I will have a look at the ant world examples. I haven’t used NetLogo. I’ve mostly used R up to this point to implement equation based models using ODEs. It looked like Julia would be a better language to implement an ABM in so here we are.
The models I’ve made so far are on git. HostModel.jl is the host level model and within_gridspace.jl the bacteria level model. I’ve sort of bodged them together with some inspiration from the Agents.jl examples. They are a bit messy (the Julia learning curve has been steep so far) but both should run independently.
I’m just nutting out a concept, so the outputs aren’t biologically plausible. I’m aiming to model the development of antimicrobial resistance in animals, so I’d like to have a population of multiple strains sitting within each host, which in turn are influenced by things that happen to the host over time (treatment with antibiotics being the major event of interest).

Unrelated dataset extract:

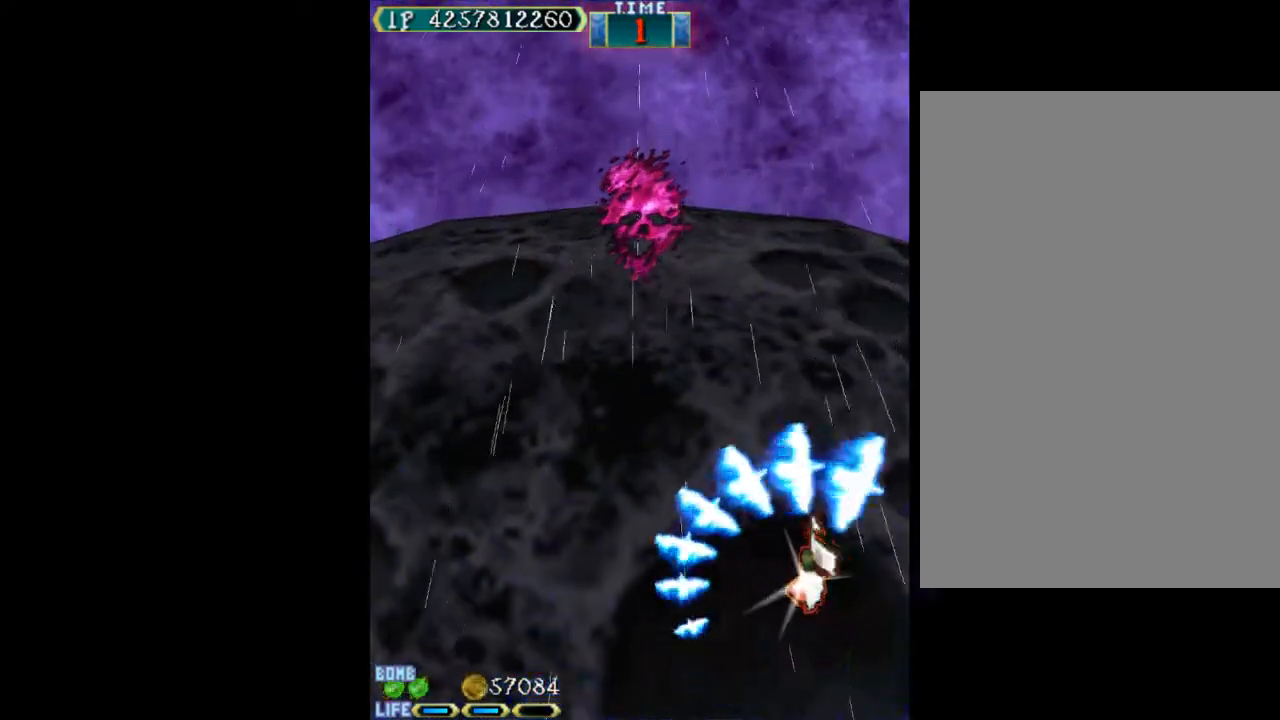
{"keys": ["left", "up", "w"], "events": []}
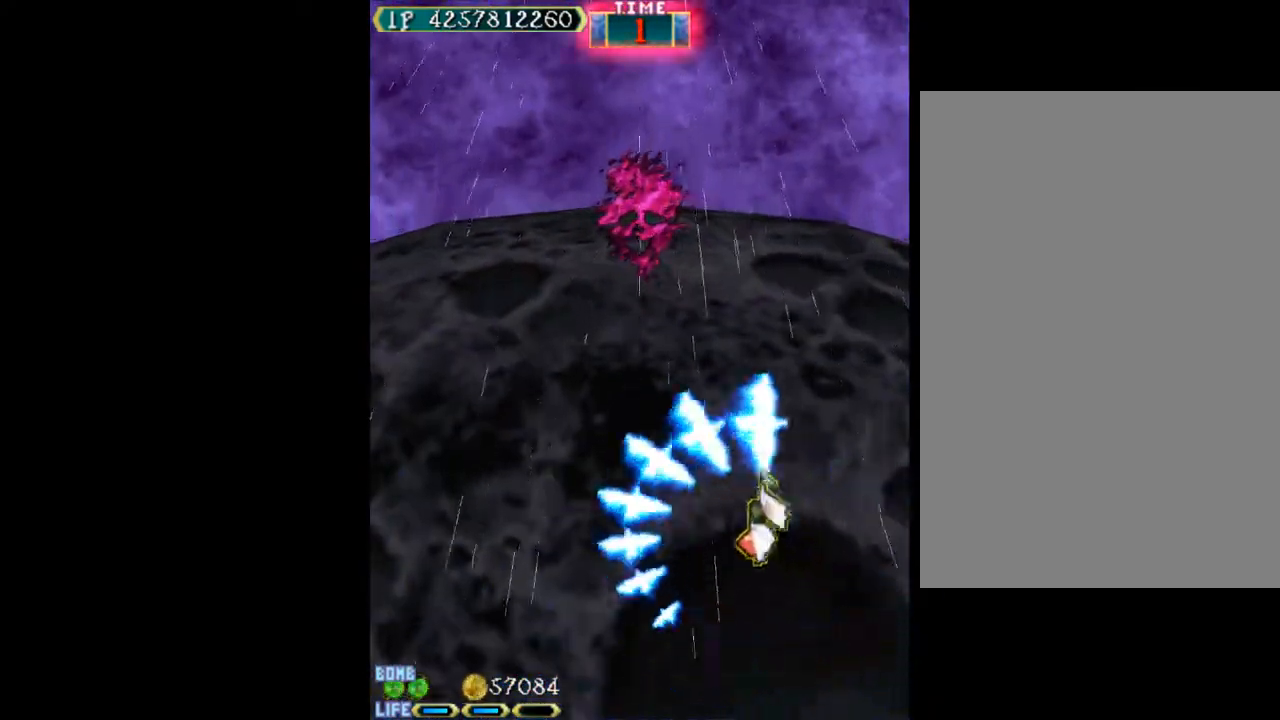
{"keys": ["left", "up", "w"], "events": []}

The hosts are in a continuous space because they move around and interact, thereby acquiring infection from each other. That isn’t really necessary for the bacteria, which are minimally motile. The only spatial event for them is plasmid transfer of resistance when they are next to each other, which is why they are currently on a grid.
It might be possible to achieve a similar outcome by either putting them in a continuous space with minimal movement, or by putting the hosts in a grid space and defining their movements differently?
A really interesting case! (@Datseris, take a look)
Since you’re not adding / killing / moving the bacteria, just searching for neighbors - you would be perfectly fine to use Continuous space for the merged model.
Under the hood of Continuous space we do use a Grid space to do efficient nearest neighbor searches - and that’s the only aspect of the space you’re using at present.
Take a shot at doing that and if you get stuck, please reach out with specific questions!
This repo is empty, but we’re planning to fill it with examples like this if you’re interested in submitting it once you are finished Agents.jl_Example_Zoo.
I’ll give that a go. I will have to add in killing and adding bacteria at some point so I can account for the some of the fitness costs of expressing resistance at some point, but I think this should still be possible in a continuous space.
Hopefully I’ll get it to a point where I’m happy enough with it to be added to the collection in the example zoo.
Thanks again for the help, appreciated.
This sounds like a multiscale model. One thing you might do is run a large ensemble of bacterial models on a grid space, and develop a summary statistical description of the details. Then just run that summary description within each mobile “animal” agent in your main model. The details of which exact bacteria swap which plasmids with which other bacteria … INSIDE each animal is surely irrelevant to the infection dynamics, whereas the summaries such as how many of each type of bacteria are in each animal and whether they do or don’t have resistance plasmids are going to be important.
That’d be how I would proceed, and it’ll save you an enormous amount of computation.
Yeah, a decent way of thinking about it!
We have some discussion around similar concepts in advanced stepping, but a true multi-scale model is something we haven’t got in our zoo yet.
There is no reason why you can’t build a model within a model by storing it in the
model.properties actually, calling its
step! function from the parent model when you need to.
In one of my own research models. It’s actually make a copy of my current model state, do some modifications and throw it at an optimisation process. So there are plenty of ways you can approach this problem conceptually.
I’ve had a play with creating a union of agent types in same space, but I think the multi-scale approach makes the most sense to me. Modelling the within host population and passing a summary of that back to the host at each time step is in line with what I’d like to achieve. The specifics of what is happening with each bacteria isn’t of great relevance, but the overall trend of what is going on in the bacterial population is.
I’ll have a look at the examples, and have go at building a multi-scale model and report back when I (somewhat inevitably) get stuck!